-- Problem --
Please return each entry that follows exactly as written, and keep the pictures out.

-- Information given --
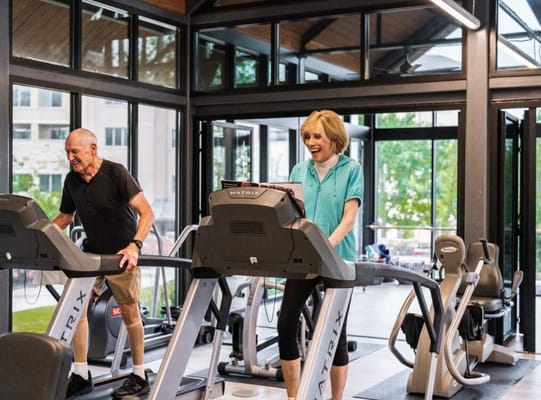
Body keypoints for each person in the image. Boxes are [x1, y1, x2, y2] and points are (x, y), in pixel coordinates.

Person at [52, 128, 154, 399]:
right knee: (78, 310)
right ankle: (82, 373)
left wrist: (135, 246)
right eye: (67, 152)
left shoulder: (116, 173)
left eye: (75, 151)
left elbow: (147, 213)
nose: (70, 157)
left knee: (130, 314)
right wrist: (41, 237)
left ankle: (140, 374)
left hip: (121, 255)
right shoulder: (72, 181)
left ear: (92, 149)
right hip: (91, 254)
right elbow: (64, 218)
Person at [277, 110, 363, 400]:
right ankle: (293, 396)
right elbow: (292, 214)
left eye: (317, 136)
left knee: (335, 333)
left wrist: (326, 249)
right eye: (307, 137)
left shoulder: (351, 169)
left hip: (338, 258)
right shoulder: (299, 171)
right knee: (286, 322)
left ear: (334, 138)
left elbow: (349, 218)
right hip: (302, 257)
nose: (311, 142)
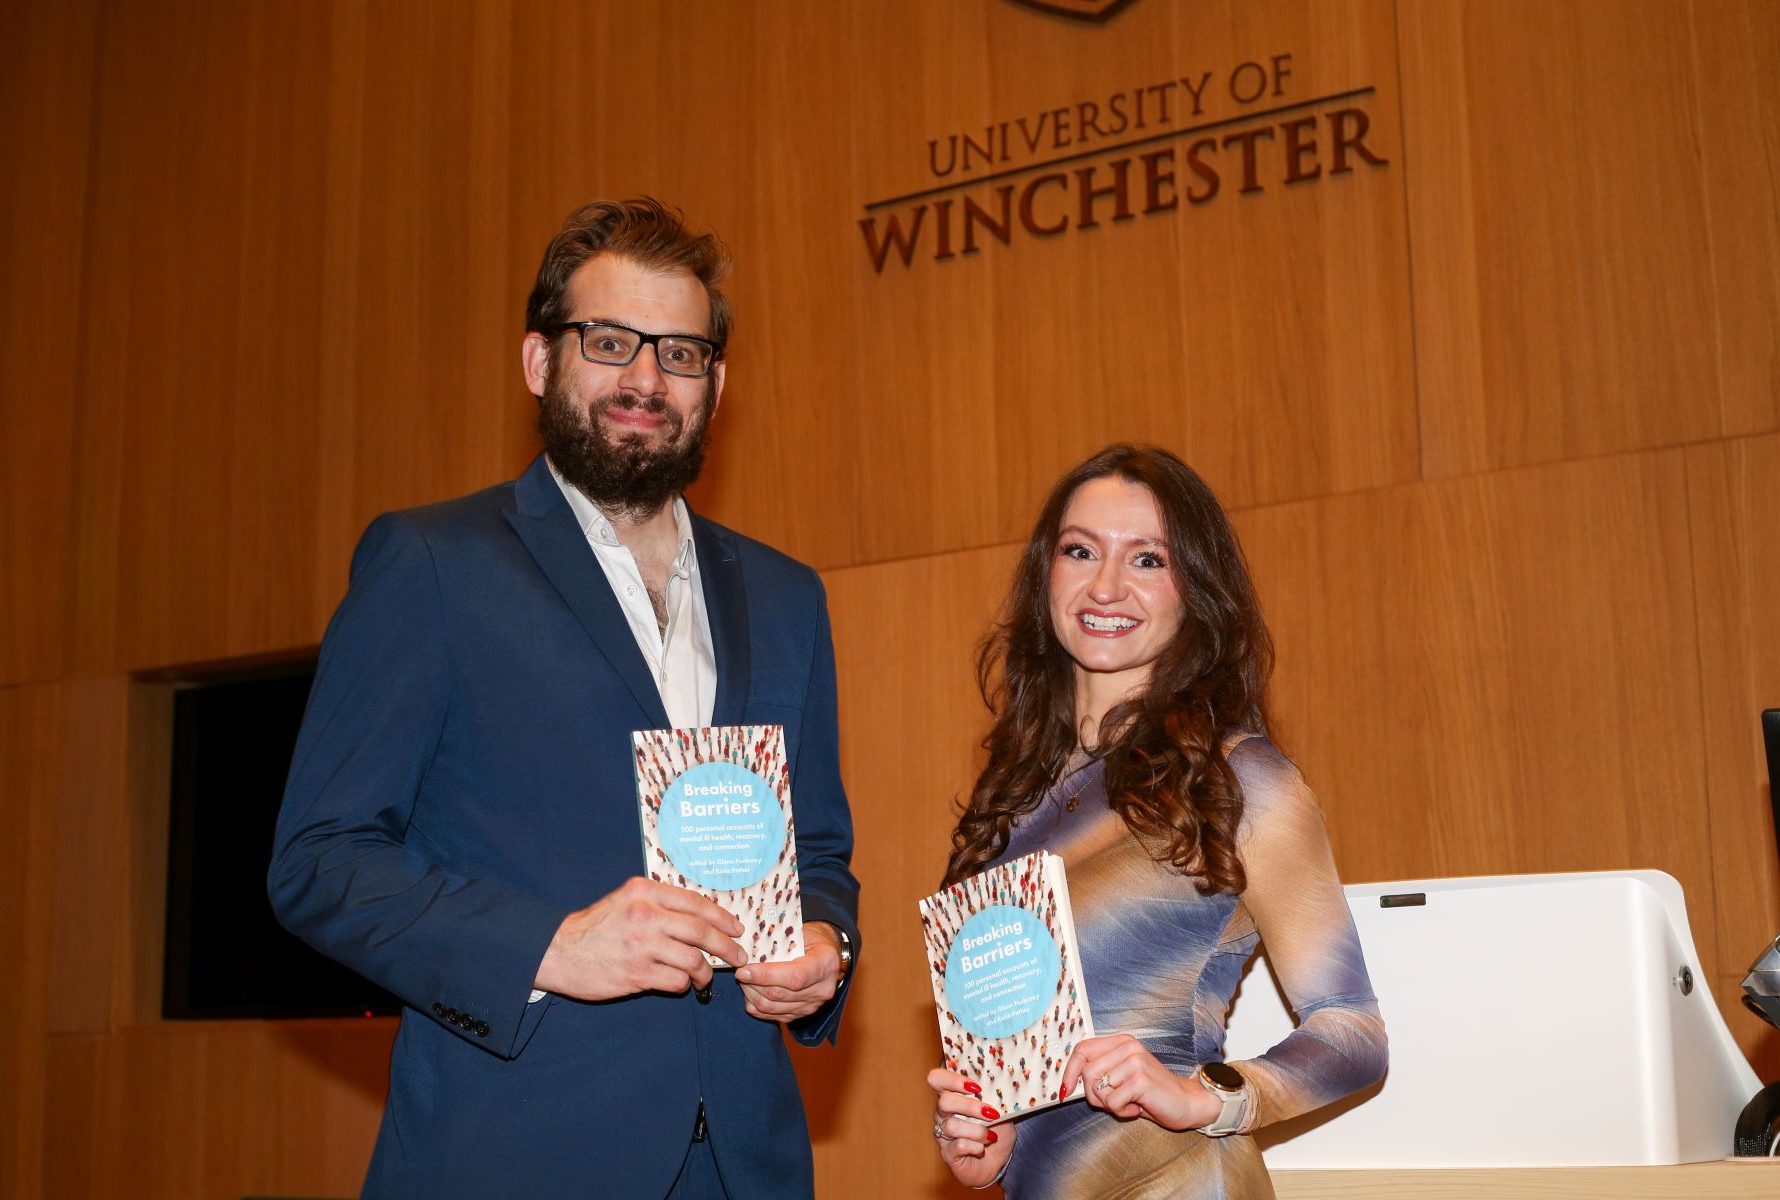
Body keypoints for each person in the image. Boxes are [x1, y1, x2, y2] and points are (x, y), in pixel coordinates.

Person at [269, 198, 859, 1200]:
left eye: (679, 352)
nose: (645, 379)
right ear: (540, 363)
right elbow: (320, 865)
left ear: (716, 383)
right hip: (513, 1154)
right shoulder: (431, 565)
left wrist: (825, 945)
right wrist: (553, 947)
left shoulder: (787, 597)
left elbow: (821, 855)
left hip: (747, 1163)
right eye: (610, 341)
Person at [927, 444, 1386, 1198]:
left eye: (1147, 560)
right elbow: (1027, 1065)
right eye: (1080, 551)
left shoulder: (1239, 777)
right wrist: (988, 1138)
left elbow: (1353, 1031)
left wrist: (1207, 1096)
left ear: (1196, 591)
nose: (1105, 585)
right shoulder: (1010, 799)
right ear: (1047, 572)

-- Task solution --
Body keypoints for each person in the image. Boxes are [x1, y1, x2, y2] and points are (x, y), in pixel coordinates.

Person at [52, 128, 154, 399]:
right knee: (78, 310)
right ankle: (82, 373)
left wrist: (135, 246)
right eye: (67, 152)
left shoulder: (116, 173)
left eye: (75, 151)
left elbow: (147, 213)
nose: (70, 157)
left knee: (130, 314)
right wrist: (41, 237)
left ankle: (140, 374)
left hip: (121, 255)
right shoulder: (72, 181)
left ear: (92, 149)
right hip: (91, 254)
right elbow: (64, 218)
Person at [277, 110, 363, 400]:
right ankle: (293, 396)
right elbow: (292, 214)
left eye: (317, 136)
left knee: (335, 333)
left wrist: (326, 249)
right eye: (307, 137)
left shoulder: (351, 169)
left hip: (338, 258)
right shoulder: (299, 171)
right knee: (286, 322)
left ear: (334, 138)
left elbow: (349, 218)
right hip: (302, 257)
nose: (311, 142)
Body keypoints for each person in the image. Boxes are [x1, y1, x2, y2] and points are (x, y), in pixel coordinates.

Person at [269, 198, 859, 1200]:
left eye: (679, 352)
nose: (645, 379)
right ear: (540, 363)
right elbow: (320, 865)
left ear: (716, 383)
right hip: (513, 1154)
right shoulder: (431, 565)
left wrist: (825, 945)
right wrist: (553, 947)
left shoulder: (787, 597)
left elbow: (821, 855)
left hip: (747, 1163)
right eye: (610, 341)
Person at [927, 444, 1386, 1198]:
left eye: (1147, 560)
right elbow: (1027, 1065)
right eye: (1080, 551)
left shoulder: (1239, 777)
right wrist: (988, 1138)
left elbow: (1353, 1031)
left wrist: (1207, 1096)
left ear: (1196, 591)
nose: (1105, 585)
right shoulder: (1010, 799)
right ear: (1047, 572)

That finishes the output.